10:30 AM: While attending NACo Conferences you always expect change. I was invited to attend a meeting with the Department of the Interior (DOI), Senior Advisor, Susan Combs along with other WIR Leadership folks and NACo staff to discuss more of the re-organization of the DOI and what that means to rural America. The re-organization attempted to stay with State boundaries however in some cases watersheds needed to remain together. Susan had just returned from visiting Alaska where they have created a pilot program to see how this will work. How nice to hear someone is going and seeing firsthand the results of their work. We discussed knowing the conditions before making decisions and she agreed. Grazing was discussed about the BLM hard and fast rule of when you can turn out and when you had to be off the land when conditions are not right. She listened very well and appeared to be willing to allow some flexibility in the dates. We mentioned that counties are willing to assist if they have a say in the decisions. Counties and states have created plans that will work and will provide them to her. I felt good about this meeting as I understood there is a need to hear our concerns and work to find some balance.

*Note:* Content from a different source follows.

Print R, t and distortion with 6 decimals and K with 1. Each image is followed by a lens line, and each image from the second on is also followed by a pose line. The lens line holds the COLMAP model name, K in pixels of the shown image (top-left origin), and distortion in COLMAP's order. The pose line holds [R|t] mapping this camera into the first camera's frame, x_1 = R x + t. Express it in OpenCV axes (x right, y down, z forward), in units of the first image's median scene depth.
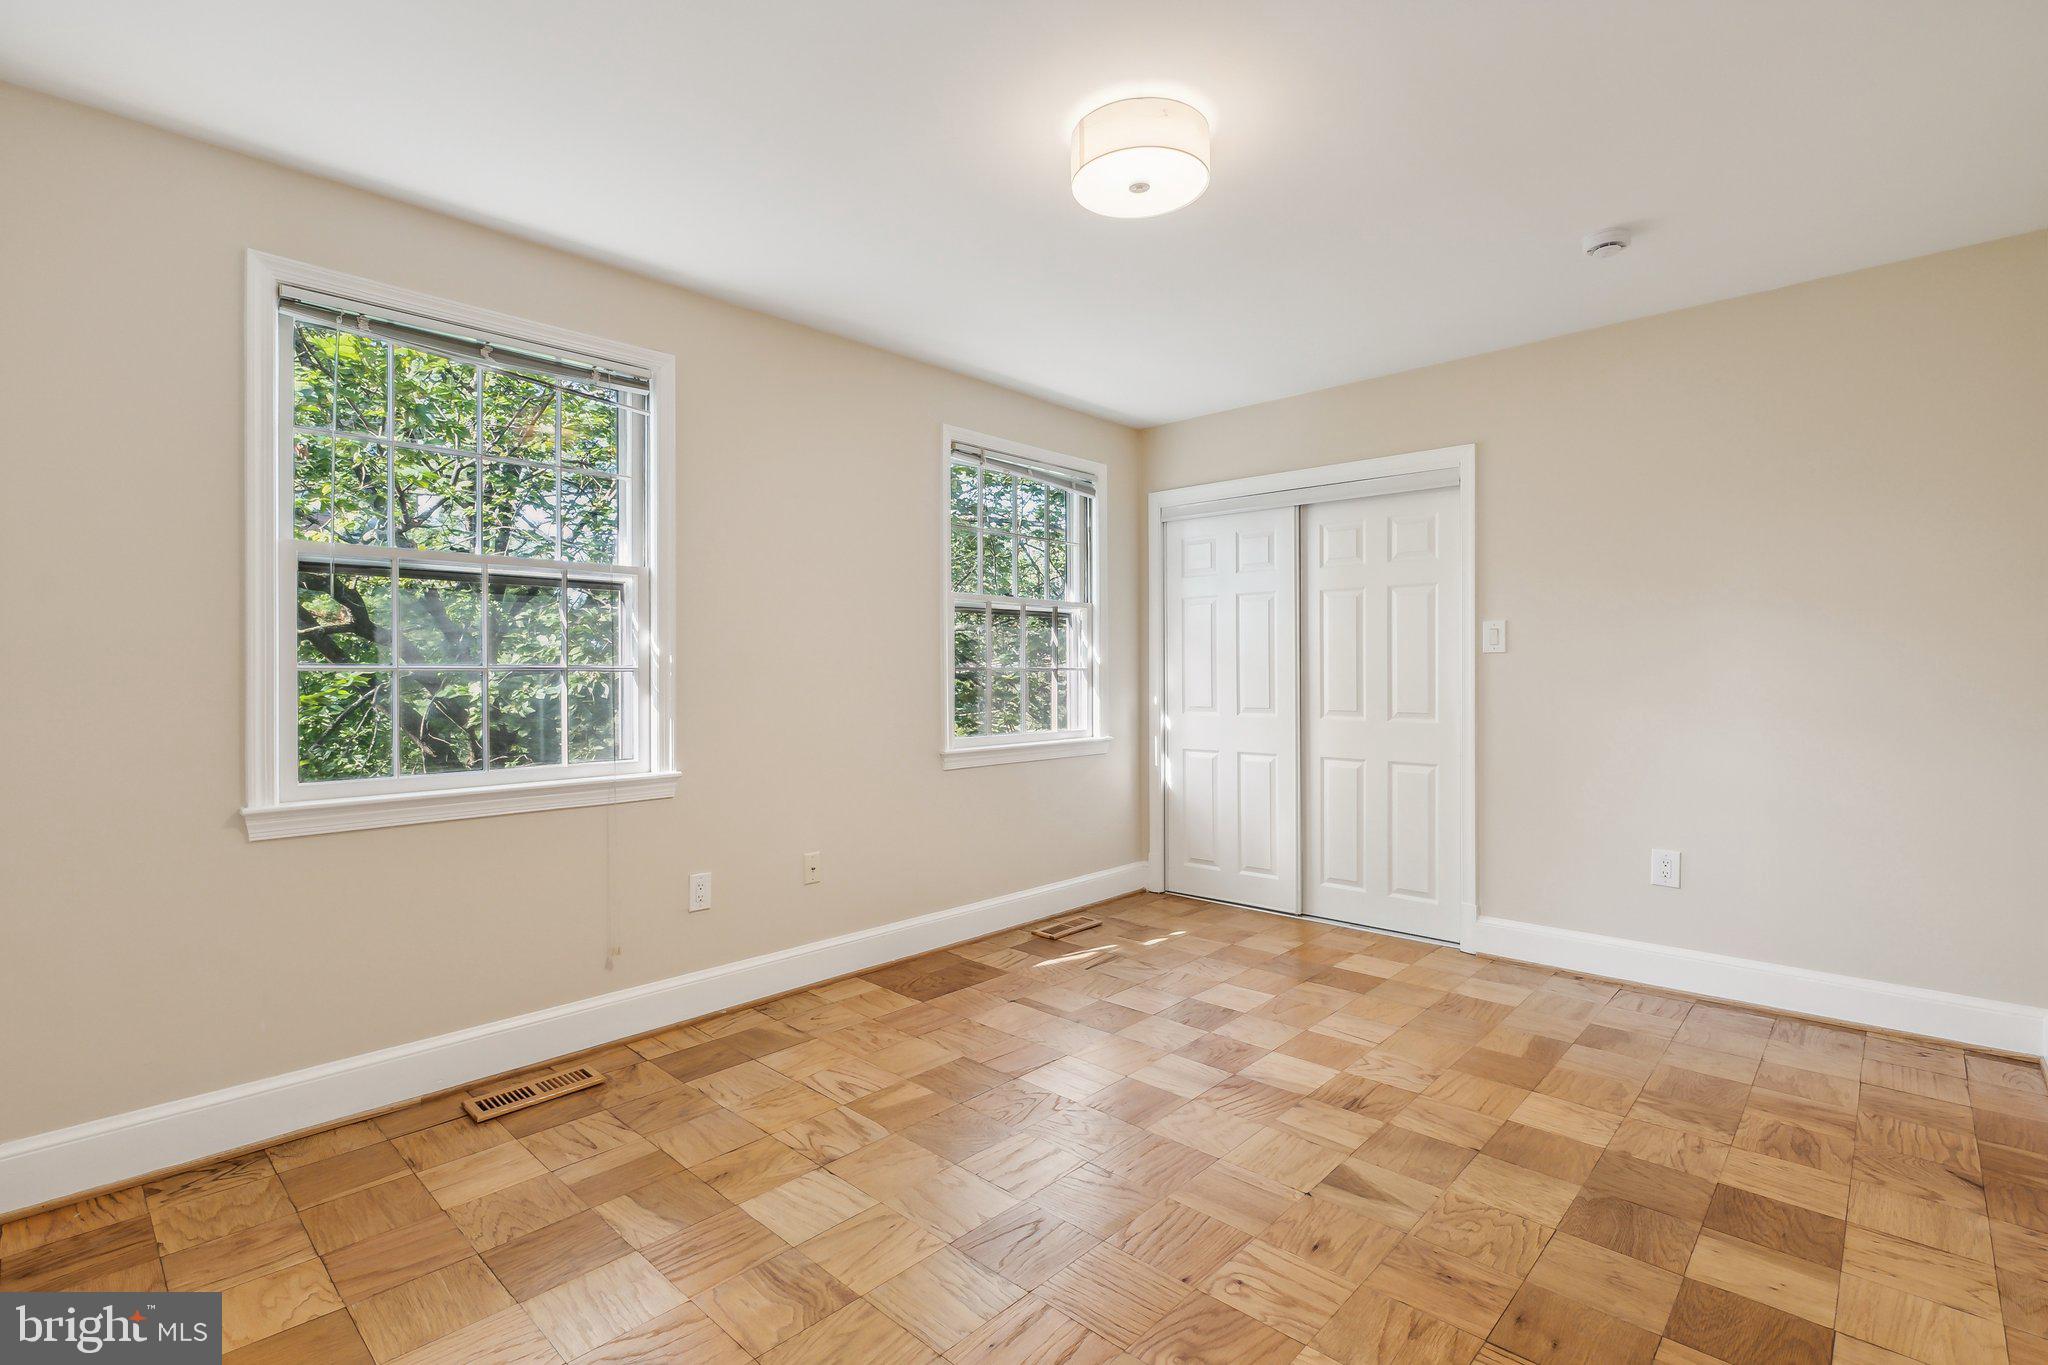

1:00 PM: I participated in the Secure Rural Schools (SRS) and Payment in Lieu of Taxes (PILT) Press Conference hosted by NACo. 6 of our Nations Representatives and One Oregon Senator spoke on the need for SRS and PILT for our counties and schools to continue. Several County Elected Officials from New Mexico, Arizona, Oregon, Montana, Washington and I from Idaho spoke on the importance of these two programs.

3:00 PM: I attended the NACo Hill Briefing on Transportation Infrastructure where key NACo Transportation Committee Leadership spoke on the value of maintaining our nation’s infrastructure and how much the counties are involved.

7:00 PM: Tonight was the NACo President’s Reception.

Wednesday, March 7, 2018

9:30 AM: I along with IAC Director of Operations, Kristin and Custer County, Idaho Commissioner Wayne met with Congressman Labrador and staff. We discussed when additional funding was approved there was a change in the attitude of Congress with feeling they can do more. Many still are avoiding doing tough decisions due to an election year. Expect to see an Omnibus by March 23rd which should include SRS funding unless forest management isn’t wanted. The House has always supported management while the Senate seems less willing. PILT has always been an easier sell as more counties receive this and not primarily in the west. We also discussed the concern of private lands being purchased and then donated to the Federal Government which creates a tax shift when these lands become tax exempt. Even the PILT payment is small compared to what was there before. Small rural populated counties with large tracts of Public Lands are impacted the most as they have no taxable land to draw from. Custer County is struggling to keep a Jail open and can’t afford to send offenders out of county to house them.

11:00 AM: I then attended a meeting with the USDA Innovation Center with many Rural Action Caucus members and NACo staff. Gina Sheets whom we met in our conference meeting wanted to visit with some of us on rural innovation. Her main focus of interest is in Housing, Business and Utilities. Each of these is part of the Rural Economy and provides a value to the communities. She wants to build on their resources to assist where ever the need is. Out of 47 USDA state offices she has 44 of them staffed. Looking to improve the rural prosperity by collecting good data, share stories, find the highest need, create a one stop shop for assistance, keeping people in their homes and work for community agreement.

3:00 PM: I participated in a National Forest Counties Schools Coalition Conference call where we discussed yesterday’s Press Conference.

Tonight I learned that the Chief of the Forest Service whom we just met this week resigned.

Thursday, March 8, 2018

I flew home from Washington D.C.


Thanks for allowing me to represent Idaho Association of Counties as their NACo Representative.